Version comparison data
==========

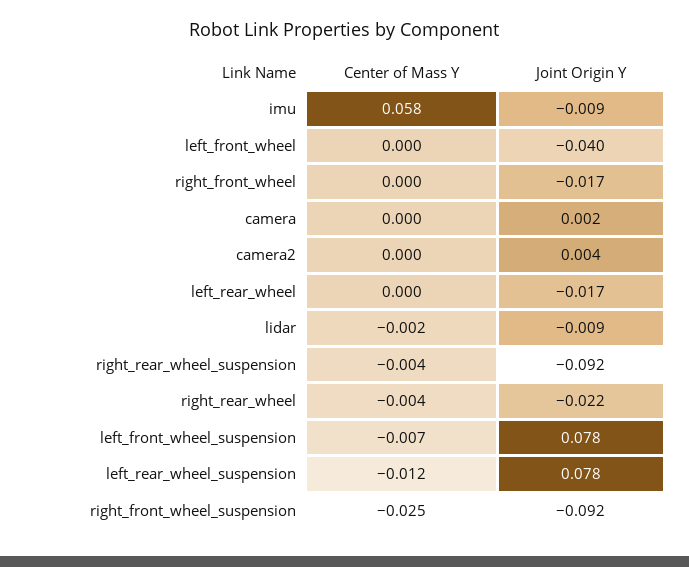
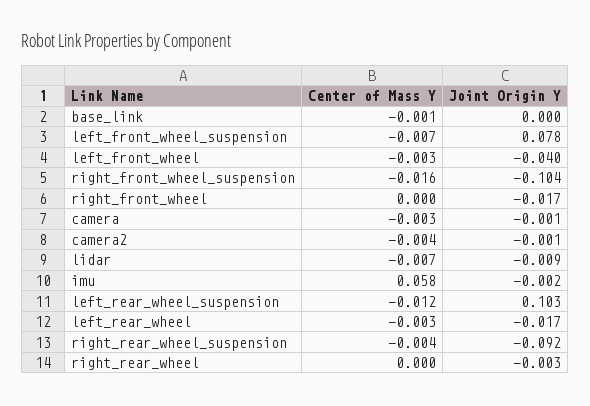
  {
    "Center of Mass Y": {
      "imu": 0.058,
-     "left_front_wheel": 0,
+     "left_front_wheel": -0.003,
      "right_front_wheel": 0,
-     "camera": 0,
+     "camera": -0.003,
-     "camera2": 0,
+     "camera2": -0.004,
-     "left_rear_wheel": 0,
+     "left_rear_wheel": -0.003,
-     "lidar": -0.002,
+     "lidar": -0.007,
      "right_rear_wheel_suspension": -0.004,
-     "right_rear_wheel": -0.004,
+     "right_rear_wheel": 0,
      "left_front_wheel_suspension": -0.007,
      "left_rear_wheel_suspension": -0.012,
-     "right_front_wheel_suspension": -0.025
+     "right_front_wheel_suspension": -0.016,
+     "base_link": -0.001
    },
    "Joint Origin Y": {
-     "imu": -0.009,
+     "imu": -0.002,
      "left_front_wheel": -0.04,
      "right_front_wheel": -0.017,
-     "camera": 0.002,
+     "camera": -0.001,
-     "camera2": 0.004,
+     "camera2": -0.001,
      "left_rear_wheel": -0.017,
      "lidar": -0.009,
      "right_rear_wheel_suspension": -0.092,
-     "right_rear_wheel": -0.022,
+     "right_rear_wheel": -0.003,
      "left_front_wheel_suspension": 0.078,
-     "left_rear_wheel_suspension": 0.078,
+     "left_rear_wheel_suspension": 0.103,
-     "right_front_wheel_suspension": -0.092
+     "right_front_wheel_suspension": -0.104,
+     "base_link": 0
    }
  }

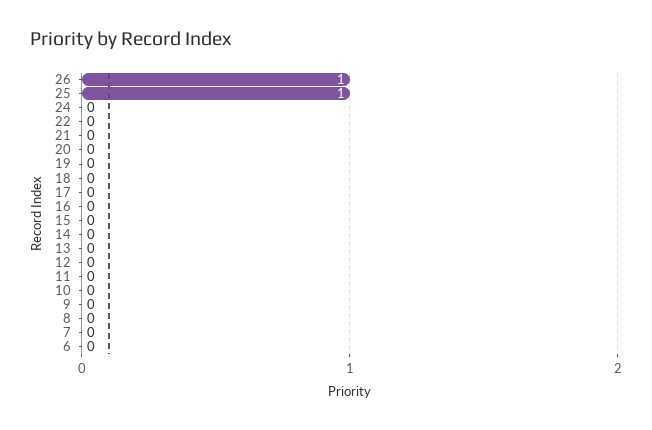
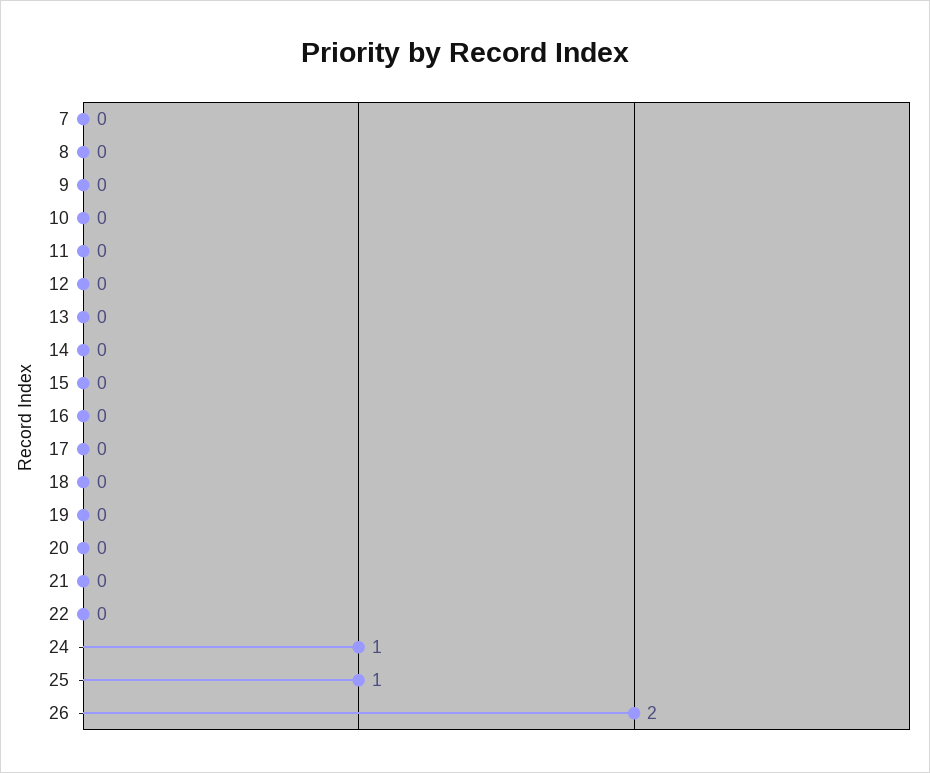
  {
-   "26": 1,
+   "26": 2,
    "25": 1,
-   "24": 0,
+   "24": 1,
    "22": 0,
    "21": 0,
    "20": 0,
    "19": 0,
    "18": 0,
    "17": 0,
    "16": 0,
    "15": 0,
    "14": 0,
    "13": 0,
    "12": 0,
    "11": 0,
    "10": 0,
    "9": 0,
    "8": 0,
-   "7": 0,
+   "7": 0
-   "6": 0
  }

==========

## Your objective:
Reproduce every record above exactly, omitting the pictures.

## Task output:
  {
    "Center of Mass Y": {
      "imu": 0.058,
-     "left_front_wheel": 0,
+     "left_front_wheel": -0.003,
      "right_front_wheel": 0,
-     "camera": 0,
+     "camera": -0.003,
-     "camera2": 0,
+     "camera2": -0.004,
-     "left_rear_wheel": 0,
+     "left_rear_wheel": -0.003,
-     "lidar": -0.002,
+     "lidar": -0.007,
      "right_rear_wheel_suspension": -0.004,
-     "right_rear_wheel": -0.004,
+     "right_rear_wheel": 0,
      "left_front_wheel_suspension": -0.007,
      "left_rear_wheel_suspension": -0.012,
-     "right_front_wheel_suspension": -0.025
+     "right_front_wheel_suspension": -0.016,
+     "base_link": -0.001
    },
    "Joint Origin Y": {
-     "imu": -0.009,
+     "imu": -0.002,
      "left_front_wheel": -0.04,
      "right_front_wheel": -0.017,
-     "camera": 0.002,
+     "camera": -0.001,
-     "camera2": 0.004,
+     "camera2": -0.001,
      "left_rear_wheel": -0.017,
      "lidar": -0.009,
      "right_rear_wheel_suspension": -0.092,
-     "right_rear_wheel": -0.022,
+     "right_rear_wheel": -0.003,
      "left_front_wheel_suspension": 0.078,
-     "left_rear_wheel_suspension": 0.078,
+     "left_rear_wheel_suspension": 0.103,
-     "right_front_wheel_suspension": -0.092
+     "right_front_wheel_suspension": -0.104,
+     "base_link": 0
    }
  }

  {
-   "26": 1,
+   "26": 2,
    "25": 1,
-   "24": 0,
+   "24": 1,
    "22": 0,
    "21": 0,
    "20": 0,
    "19": 0,
    "18": 0,
    "17": 0,
    "16": 0,
    "15": 0,
    "14": 0,
    "13": 0,
    "12": 0,
    "11": 0,
    "10": 0,
    "9": 0,
    "8": 0,
-   "7": 0,
+   "7": 0
-   "6": 0
  }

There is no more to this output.